Obviously, you can have performance loss, because a virtualized OS has more bottle necked access to resources than a host one, but current CPUs from Intel and AMD have advanced virtualization instruction extensions which accelerates virtualization operations.
So... Just go ahead!
I don't know your requirement but there is also a great alternative using Win 7.
You can create a vhd file and boot on the vhd file.
A few steps more, you can create a base vhd file with everything you need, mark it as readonly and create as many differential disk as you want.

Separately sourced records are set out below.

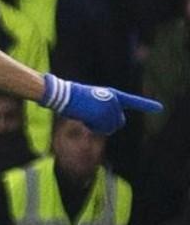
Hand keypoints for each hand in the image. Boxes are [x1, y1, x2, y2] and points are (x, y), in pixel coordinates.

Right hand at [41, 73, 162, 134]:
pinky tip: (85, 119)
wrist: (64, 94)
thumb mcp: (92, 101)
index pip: (132, 101)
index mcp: (114, 95)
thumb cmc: (74, 98)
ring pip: (111, 127)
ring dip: (99, 126)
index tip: (160, 108)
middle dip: (108, 124)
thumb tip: (106, 125)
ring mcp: (109, 108)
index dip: (146, 105)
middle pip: (119, 122)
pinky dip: (93, 128)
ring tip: (87, 116)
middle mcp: (115, 101)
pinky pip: (102, 129)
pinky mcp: (103, 114)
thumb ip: (103, 111)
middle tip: (92, 118)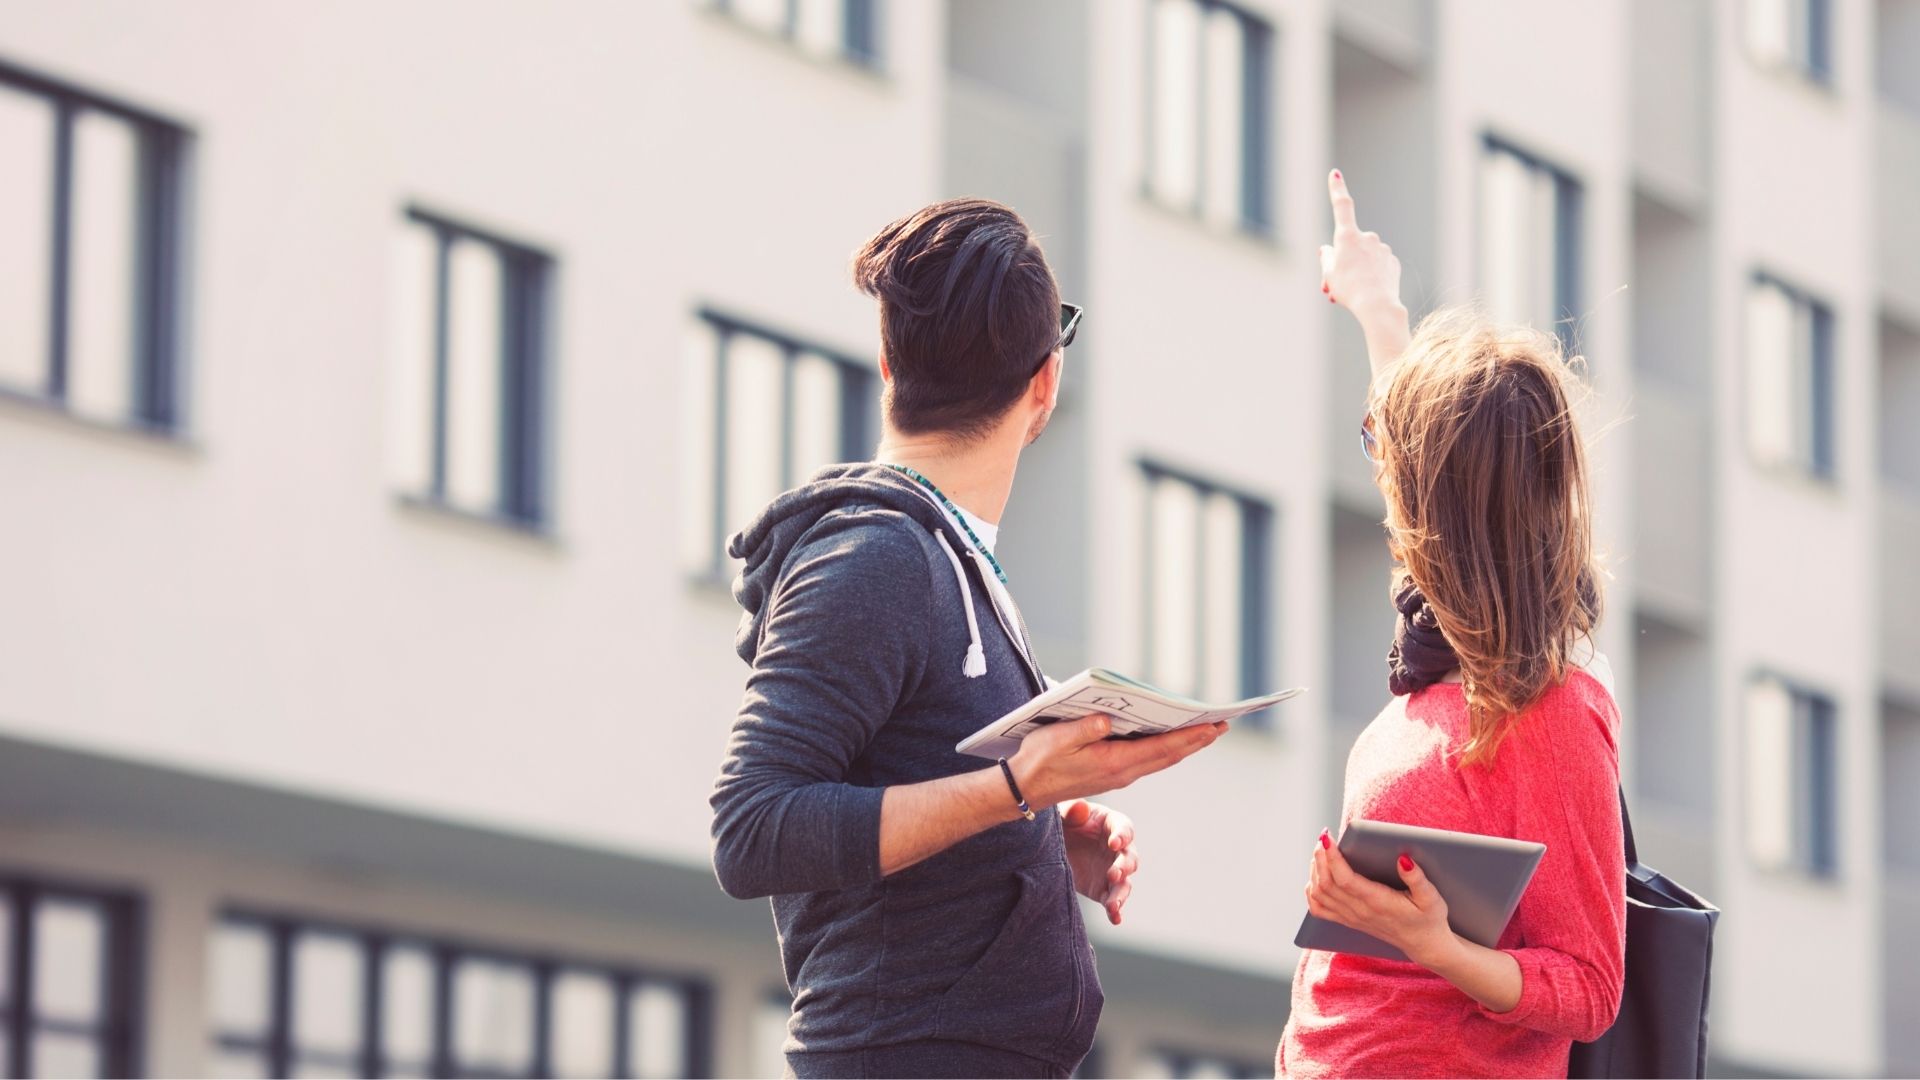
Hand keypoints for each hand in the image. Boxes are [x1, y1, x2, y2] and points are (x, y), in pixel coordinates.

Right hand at [1008, 714, 1227, 811]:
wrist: (1025, 789)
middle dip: (1197, 740)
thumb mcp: (1056, 739)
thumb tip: (1107, 720)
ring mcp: (1119, 775)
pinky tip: (1172, 739)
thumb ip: (1082, 730)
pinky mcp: (1113, 773)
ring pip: (1162, 759)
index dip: (1190, 737)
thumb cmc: (1039, 760)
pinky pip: (1149, 760)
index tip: (1214, 726)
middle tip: (1224, 724)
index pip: (1162, 749)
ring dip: (1185, 746)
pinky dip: (1167, 749)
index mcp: (1114, 763)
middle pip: (1170, 755)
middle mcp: (1123, 772)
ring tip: (1206, 730)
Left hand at [1060, 800, 1138, 924]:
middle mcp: (1117, 849)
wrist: (1052, 845)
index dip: (1122, 835)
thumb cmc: (1061, 822)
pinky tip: (1115, 919)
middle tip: (1113, 874)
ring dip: (1121, 894)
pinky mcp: (1102, 889)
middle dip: (1124, 867)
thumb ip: (1070, 810)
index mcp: (1111, 824)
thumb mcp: (1062, 813)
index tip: (1114, 843)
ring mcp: (1112, 870)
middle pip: (1130, 858)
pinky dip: (1116, 911)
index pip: (1124, 829)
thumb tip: (1080, 808)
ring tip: (1113, 905)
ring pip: (1124, 884)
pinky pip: (1112, 901)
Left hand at [1304, 830, 1455, 967]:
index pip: (1345, 880)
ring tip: (1321, 851)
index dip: (1332, 858)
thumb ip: (1418, 879)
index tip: (1326, 838)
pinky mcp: (1348, 920)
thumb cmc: (1429, 918)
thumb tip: (1403, 858)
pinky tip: (1316, 876)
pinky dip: (1311, 891)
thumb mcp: (1431, 898)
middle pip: (1326, 883)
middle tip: (1324, 837)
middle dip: (1321, 857)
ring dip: (1315, 870)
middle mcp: (1360, 911)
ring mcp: (1351, 917)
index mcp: (1378, 903)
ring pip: (1319, 894)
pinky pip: (1319, 908)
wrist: (1424, 945)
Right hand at [1319, 169, 1402, 317]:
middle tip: (1332, 285)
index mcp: (1347, 236)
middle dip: (1340, 261)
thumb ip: (1327, 257)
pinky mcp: (1392, 262)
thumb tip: (1328, 250)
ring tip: (1349, 292)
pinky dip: (1370, 276)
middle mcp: (1367, 237)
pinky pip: (1377, 266)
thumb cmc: (1349, 289)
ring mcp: (1382, 249)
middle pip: (1348, 246)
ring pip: (1362, 258)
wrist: (1377, 306)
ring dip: (1354, 272)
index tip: (1335, 174)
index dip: (1336, 189)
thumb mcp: (1329, 274)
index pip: (1341, 206)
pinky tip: (1368, 290)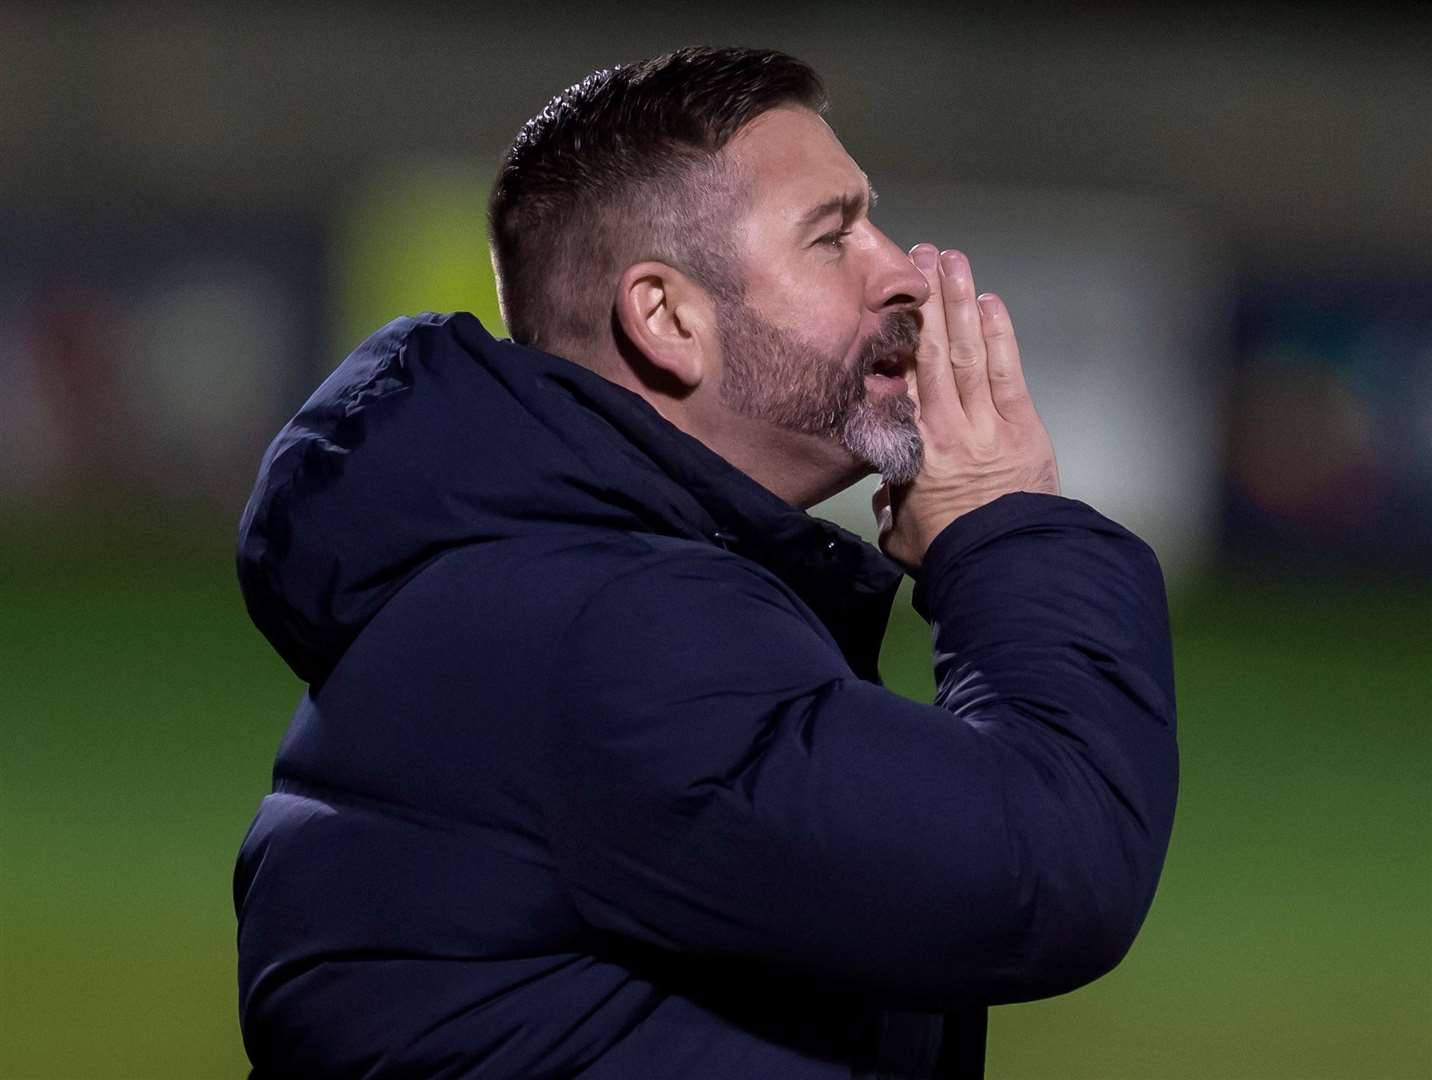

The drawback of this method are these ones :
it's a bit tricky to create the base and diff disk, because you have to do it in the setup console of windows setup (but google can help you)
there is a small performance impact on the disk I/O (but lower than the visualization environment)
you can run only one system at a time. In fact, nothing disallow you to install a virtualization software
you can't have your "host" and it's potential tools (corporate email, etc.)
but at least, the performance will be greatly better than a virtualization software.
Is anyone using Virtual PC to maintain multiple large .NET 1.1 and 2.0 websites? Are there any lessons learned? I used Virtual PC recently with a small WinForms app and it worked great, but then everything works great with WinForms. ASP.NET development hogs way more resources, requires IIS to be running, requires a ridiculously long wait after recompilations, etc., so I'm a little concerned. And I'll also be using Oracle, if that makes any difference.
Also, is there any real reason to use VM Ware instead of Virtual PC?
I've used VirtualPCs for a few years for development of some fairly hefty web apps without much problem. Lots of RAM is important. I keep my VPCs on an external USB drive and they perform great from there. This gives me the flexibility to take the drive with me if I need to do work somewhere else... just install VPC on a host plug in the USB drive and start coding.
For servers, we use VMWare and have had little to no trouble with it.
Recently I went back to working on my local machine as you lose the benefit of dual monitors with VPCs, and I don't need to be as mobile as I used to.
Virtual PC 2007 is very fast esp on a CPU that has hardware support for VM's. 3GB RAM a must for anything not small. XP makes a good guest OS, Vista works well as a host.
Thanks for all the answers. So RAM is the key.
As far as dual monitor capability, I found that I could use dual monitors, as long as one of those monitors was my actual machine. And that was what I wanted anyway.
Mike
As long as you have the resources (separate hard disk for the virtual machine, sufficient RAM), I don't see why you would have any problems.
If you are going to be using VPCs as a server...perhaps Hyper-V (http://en.wikipedia.org/wiki/Windows_Server_Virtualization) is something to look at.
Its pretty powerful, in how it lets you assign RAM / CPU Cores to a virtualized machine.